**Problem details**
Pick out every line of the material that contains the string "السيارات", and copy each one in full.

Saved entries
::::::
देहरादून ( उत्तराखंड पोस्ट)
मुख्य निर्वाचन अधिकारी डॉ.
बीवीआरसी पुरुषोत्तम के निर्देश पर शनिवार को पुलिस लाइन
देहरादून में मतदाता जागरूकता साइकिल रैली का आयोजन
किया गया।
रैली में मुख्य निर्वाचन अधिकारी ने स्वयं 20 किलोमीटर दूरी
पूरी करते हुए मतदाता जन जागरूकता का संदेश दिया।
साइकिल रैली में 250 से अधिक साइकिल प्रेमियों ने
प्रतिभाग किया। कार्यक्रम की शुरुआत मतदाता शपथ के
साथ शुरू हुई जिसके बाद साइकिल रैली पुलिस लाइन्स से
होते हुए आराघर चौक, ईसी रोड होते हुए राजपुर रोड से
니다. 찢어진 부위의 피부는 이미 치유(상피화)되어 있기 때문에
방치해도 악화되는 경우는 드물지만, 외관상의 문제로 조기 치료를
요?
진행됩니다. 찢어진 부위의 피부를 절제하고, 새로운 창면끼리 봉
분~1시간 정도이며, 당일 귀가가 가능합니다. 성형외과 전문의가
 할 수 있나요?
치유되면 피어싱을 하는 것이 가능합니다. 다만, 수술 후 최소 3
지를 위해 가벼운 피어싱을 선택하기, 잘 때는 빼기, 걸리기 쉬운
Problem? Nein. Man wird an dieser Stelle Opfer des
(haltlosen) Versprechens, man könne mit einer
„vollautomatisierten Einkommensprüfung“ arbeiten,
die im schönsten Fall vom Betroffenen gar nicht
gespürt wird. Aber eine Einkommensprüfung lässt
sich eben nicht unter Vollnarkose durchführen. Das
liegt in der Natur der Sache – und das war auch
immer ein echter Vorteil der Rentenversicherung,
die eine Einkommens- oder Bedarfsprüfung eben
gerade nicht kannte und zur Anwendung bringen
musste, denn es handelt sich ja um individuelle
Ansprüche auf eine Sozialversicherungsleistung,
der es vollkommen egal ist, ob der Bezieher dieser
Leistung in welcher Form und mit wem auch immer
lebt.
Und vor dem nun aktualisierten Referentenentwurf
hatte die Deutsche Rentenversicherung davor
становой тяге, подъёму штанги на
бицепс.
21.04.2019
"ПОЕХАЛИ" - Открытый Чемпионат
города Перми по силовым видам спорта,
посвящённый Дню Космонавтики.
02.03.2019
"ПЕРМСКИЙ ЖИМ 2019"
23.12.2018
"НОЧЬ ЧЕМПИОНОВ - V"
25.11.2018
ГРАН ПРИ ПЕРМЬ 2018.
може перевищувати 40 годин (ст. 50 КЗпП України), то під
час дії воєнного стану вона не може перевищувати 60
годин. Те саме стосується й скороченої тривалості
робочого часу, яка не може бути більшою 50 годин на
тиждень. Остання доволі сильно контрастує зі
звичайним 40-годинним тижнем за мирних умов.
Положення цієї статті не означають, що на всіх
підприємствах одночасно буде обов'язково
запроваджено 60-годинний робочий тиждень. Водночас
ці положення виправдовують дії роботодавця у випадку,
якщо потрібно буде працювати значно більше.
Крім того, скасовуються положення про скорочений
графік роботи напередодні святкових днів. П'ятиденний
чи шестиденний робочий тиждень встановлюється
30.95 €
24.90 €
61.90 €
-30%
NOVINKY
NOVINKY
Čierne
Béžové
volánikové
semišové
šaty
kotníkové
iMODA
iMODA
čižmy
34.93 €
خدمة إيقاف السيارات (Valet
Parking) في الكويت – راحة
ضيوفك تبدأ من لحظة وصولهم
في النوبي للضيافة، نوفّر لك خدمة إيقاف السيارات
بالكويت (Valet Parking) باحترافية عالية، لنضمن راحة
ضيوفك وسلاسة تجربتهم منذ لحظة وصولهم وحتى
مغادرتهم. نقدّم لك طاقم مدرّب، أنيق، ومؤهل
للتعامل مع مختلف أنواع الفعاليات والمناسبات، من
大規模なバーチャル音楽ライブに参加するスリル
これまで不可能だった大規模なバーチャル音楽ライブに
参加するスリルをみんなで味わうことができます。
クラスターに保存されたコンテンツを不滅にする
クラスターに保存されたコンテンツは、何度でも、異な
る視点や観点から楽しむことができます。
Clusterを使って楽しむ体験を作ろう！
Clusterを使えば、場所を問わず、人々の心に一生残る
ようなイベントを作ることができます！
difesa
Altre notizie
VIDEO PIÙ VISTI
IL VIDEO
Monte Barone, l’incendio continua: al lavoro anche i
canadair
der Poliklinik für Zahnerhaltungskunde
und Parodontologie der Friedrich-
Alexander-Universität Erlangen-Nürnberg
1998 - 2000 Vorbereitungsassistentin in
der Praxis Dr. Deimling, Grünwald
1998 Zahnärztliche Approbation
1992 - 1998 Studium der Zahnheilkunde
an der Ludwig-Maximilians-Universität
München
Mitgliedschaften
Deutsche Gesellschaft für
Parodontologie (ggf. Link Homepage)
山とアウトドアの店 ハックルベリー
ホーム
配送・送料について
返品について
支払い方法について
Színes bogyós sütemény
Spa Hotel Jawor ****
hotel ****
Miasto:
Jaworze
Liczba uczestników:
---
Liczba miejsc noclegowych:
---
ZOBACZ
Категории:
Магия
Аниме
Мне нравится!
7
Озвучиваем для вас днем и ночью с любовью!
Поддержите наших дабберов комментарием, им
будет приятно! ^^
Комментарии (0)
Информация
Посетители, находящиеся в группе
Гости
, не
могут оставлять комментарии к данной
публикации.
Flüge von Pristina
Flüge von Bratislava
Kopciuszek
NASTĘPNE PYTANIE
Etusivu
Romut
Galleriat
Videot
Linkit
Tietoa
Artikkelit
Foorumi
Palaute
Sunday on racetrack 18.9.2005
::::::
**Problem solution**
خدمة إيقاف السيارات (Valet
في النوبي للضيافة، نوفّر لك خدمة إيقاف السيارات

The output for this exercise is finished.